SPOWAR staat voor ‘Sustainable Protection of Water Resources’. Het doel van het project is om nieuwe technologieën te ontwikkelen waarmee proces- en afvalwater kan worden gereinigd van multiresistente ziekteverwekkers, farmaceutische residuen en andere kritische organische verbindingen. Samen met zeven innovatieve bedrijven en twee universiteiten langs de Duits-Nederlandse grens richt de lead partner wfk – Cleaning Technology Institute e.V. uit Krefeld zich onder andere op medische faciliteiten en bedrijven in de productie van dierlijke levensmiddelen. Zo moeten er nieuwe gedecentraliseerde reinigingsprocessen worden gebruikt om te voorkomen dat verontreinigd water in het milieu wordt geloosd. Op deze manier draagt het project bij aan de verbetering van de gezondheid van mens en dier.

Trechterbekercultuur in de NL-D

De prehistorische samenleving, de Trechterbekercultuur, tekende tussen 4000 en 2700 jaar voor Christus het leven van de bewoners in het huidige Nederlands-Duitse grensgebied. Nationale grenzen zoals wij die vandaag kennen, waren er toen nog niet, waardoor veel cultureel erfgoed uit deze tijd met elkaar overlapt, zoals Hunebedden en de vondsten van de klassieke aardewerken in de vorm van trechterbekers. Om de vindplaatsen van archeologische ontdekkingen uit deze tijd grensoverschrijdend op de kaart te zetten, gaan de Provincies Overijssel en Gelderland, het Landschaftsverband Westfalen-Lippe (LWL) en de Rijksuniversiteit Groningen (RUG) een samenwerking in de vorm van een Interreg-project met elkaar aan. Ook meerdere geassocieerde partners, onder andere uit Niedersachsen worden daarbij betrokken. Binnen het project wordt er gestreefd naar meer grensoverschrijdende samenwerking rond kennisdeling, publieksinformatie en beheer van cultureel erfgoed uit de Trechterbekercultuur, maar ook willen de projectpartners de burger deelgenoot maken van het gezamenlijke erfgoed. Burgers worden aangespoord mee te doen aan publieksactiviteiten, zoals opgravingen. Ook de ontwikkeling van een boek en een reizende tentoonstelling zijn gepland. De tentoonstelling zal bij verschillende musea en bibliotheken worden opgezet en tijdelijk zichtbaar zijn voor bezoekers.

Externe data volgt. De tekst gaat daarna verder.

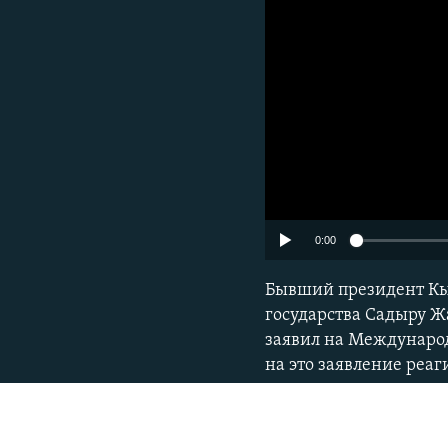
0:00
ПОДПИШИТЕСЬ НА НАС В СОЦСЕТЯХ
Бывший президент Кы
государства Садыру Ж
Все сайты РСЕ/РС
заявил на Международ
на это заявление реа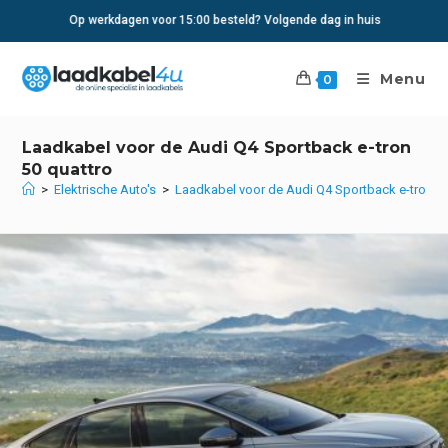
Ga
Op werkdagen voor 15:00 besteld? Volgende dag in huis
naar
inhoud
Menu
0
Laadkabel voor de Audi Q4 Sportback e-tron
50 quattro
>
Elektrische Auto's
>
Laadkabel voor de Audi Q4 Sportback e-tron 50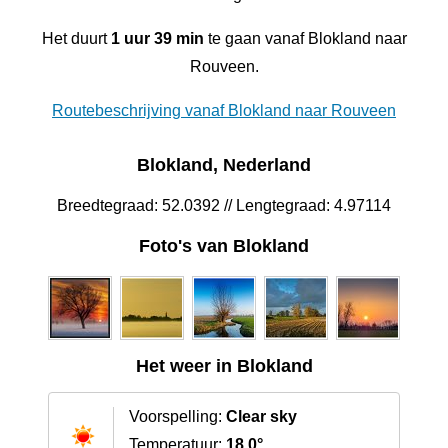
Het duurt
1 uur 39 min
te gaan vanaf Blokland naar
Rouveen.
Routebeschrijving vanaf Blokland naar Rouveen
Blokland, Nederland
Breedtegraad: 52.0392 // Lengtegraad: 4.97114
Foto's van Blokland
Het weer in Blokland
Voorspelling:
Clear sky
Temperatuur:
18.0°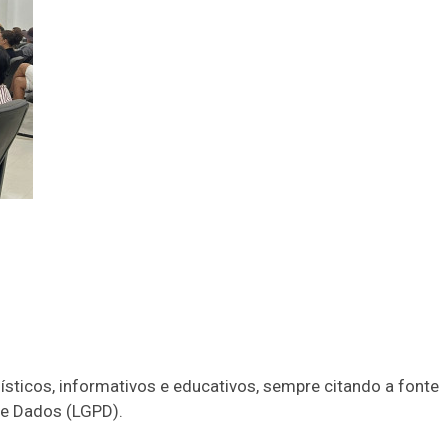
alísticos, informativos e educativos, sempre citando a fonte
 de Dados (LGPD).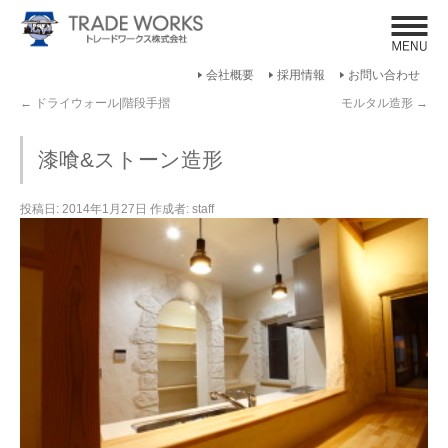
Click​
会社概要
採用情報
お問い合わせ
←
ドライウォール|階段手摺
モルタル造形
→
漆喰&ストーン造形
投稿日:
2014年1月27日
作成者:
staff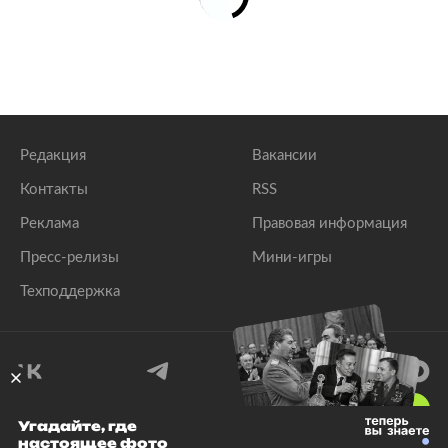
Редакция
Вакансии
Контакты
RSS
Реклама
Правовая информация
Пресс-релизы
Мини-игры
Техподдержка
18
+
Угадайте, где
настоящее фото
© 1999–2026 Все права защищены.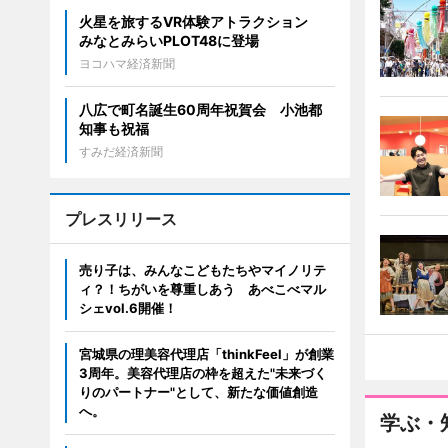
火星を旅するVR体験アトラクション
みなとみらいPLOT48に登場
ヨコハマ経済新聞
八広で町名誕生60周年祝賀会 小池都
知事も祝福
すみだ経済新聞
プレスリリース
売り子は、みんなこどもたちやマイノリテ
ィ？！ちがいを尊重しあう あべこべマル
シェvol.6開催！
宮城県の理美容代理店「thinkFeel」が創業
3周年。美容代理店の枠を超えた"未来づく
りのパートナー"として、新たな価値創造
へ。
学ぶ・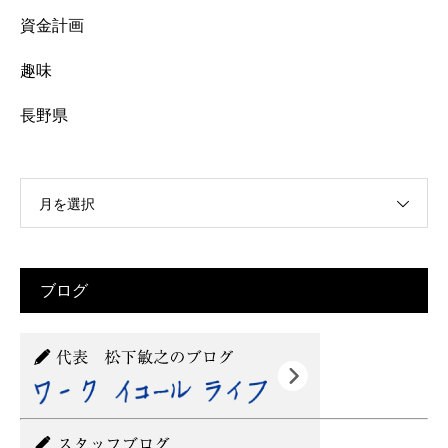
資金計画
趣味
長野県
月を選択
ブログ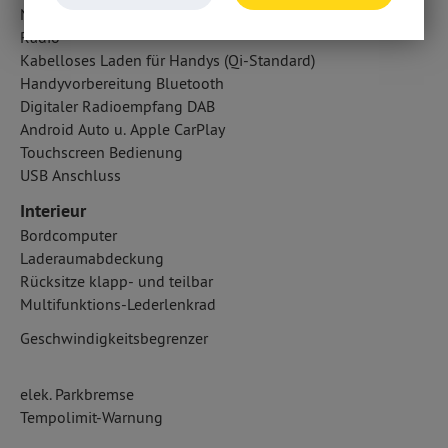
Navigationssystem
Radio
Kabelloses Laden für Handys (Qi-Standard)
Handyvorbereitung Bluetooth
Digitaler Radioempfang DAB
Android Auto u. Apple CarPlay
Touchscreen Bedienung
USB Anschluss
Interieur
Bordcomputer
Laderaumabdeckung
Rücksitze klapp- und teilbar
Multifunktions-Lederlenkrad
Geschwindigkeitsbegrenzer
elek. Parkbremse
Tempolimit-Warnung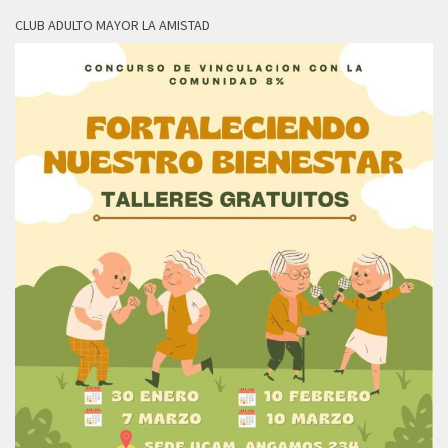
CLUB ADULTO MAYOR LA AMISTAD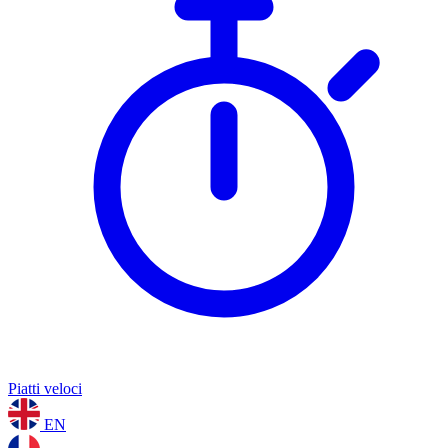
Piatti veloci
EN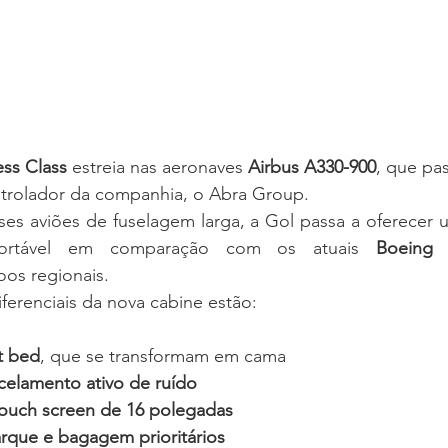
ess Class
 estreia nas aeronaves 
Airbus A330-900
, que pas
ntrolador da companhia, o Abra Group.
s aviões de fuselagem larga, a Gol passa a oferecer u
nfortável em comparação com os atuais 
Boeing 
oos regionais.
iferenciais da nova cabine estão:
at bed
, que se transformam em cama
elamento ativo de ruído
 touch screen de 16 polegadas
rque e bagagem prioritários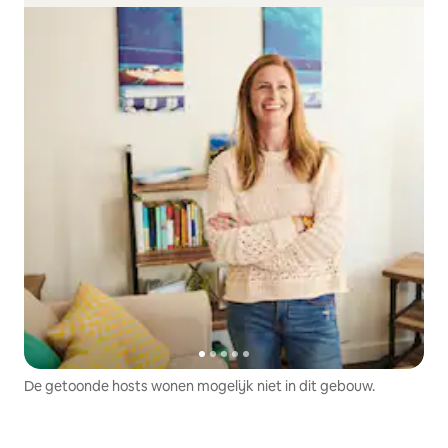
De getoonde hosts wonen mogelijk niet in dit gebouw.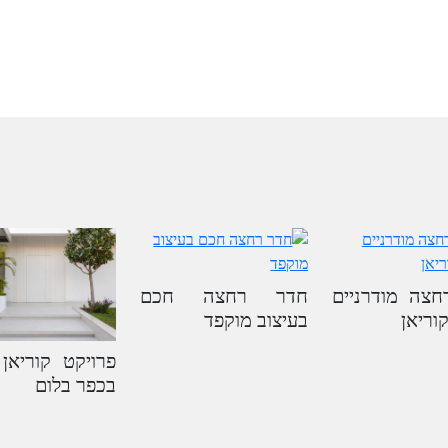
חצה מודרניים
חדר רחצה חכם
קוריאן
בעיצוב מוקפד
פרויקט קוריאן 
בכפר בלום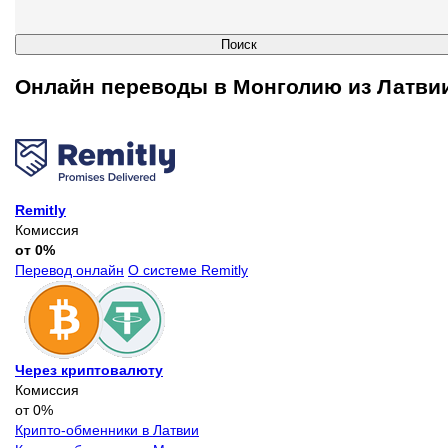
Онлайн переводы в Монголию из Латви
Remitly
Комиссия
от 0%
Перевод онлайн
О системе Remitly
Через криптовалюту
Комиссия
от 0%
Крипто-обменники в Латвии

Dankzij het project dat in het najaar van 2026 eindigt zullen grensoverschrijdend erfgoedbeheer en cultuurbeleid op elkaar worden afgestemd en wordt het eveneens mogelijk gemaakt gemeenschappelijk onderzoek te doen naar een cultuur die in Nederland en Duitsland heeft overheerst.

Interreg-financiering

De Interreg-financiering is afkomstig uit het Europese Fonds voor Regionale Ontwikkeling (EFRO). Door de goedkeuring van de bovengenoemde projecten gaat een totaalbedrag ten belope van € 23.937.058,66 naar de Duits-Nederlandse samenwerking. Dit totaalbedrag omvat subsidie uit het fonds, cofinanciering van de Interreg-partners en een eigen bijdrage van de projectpartners.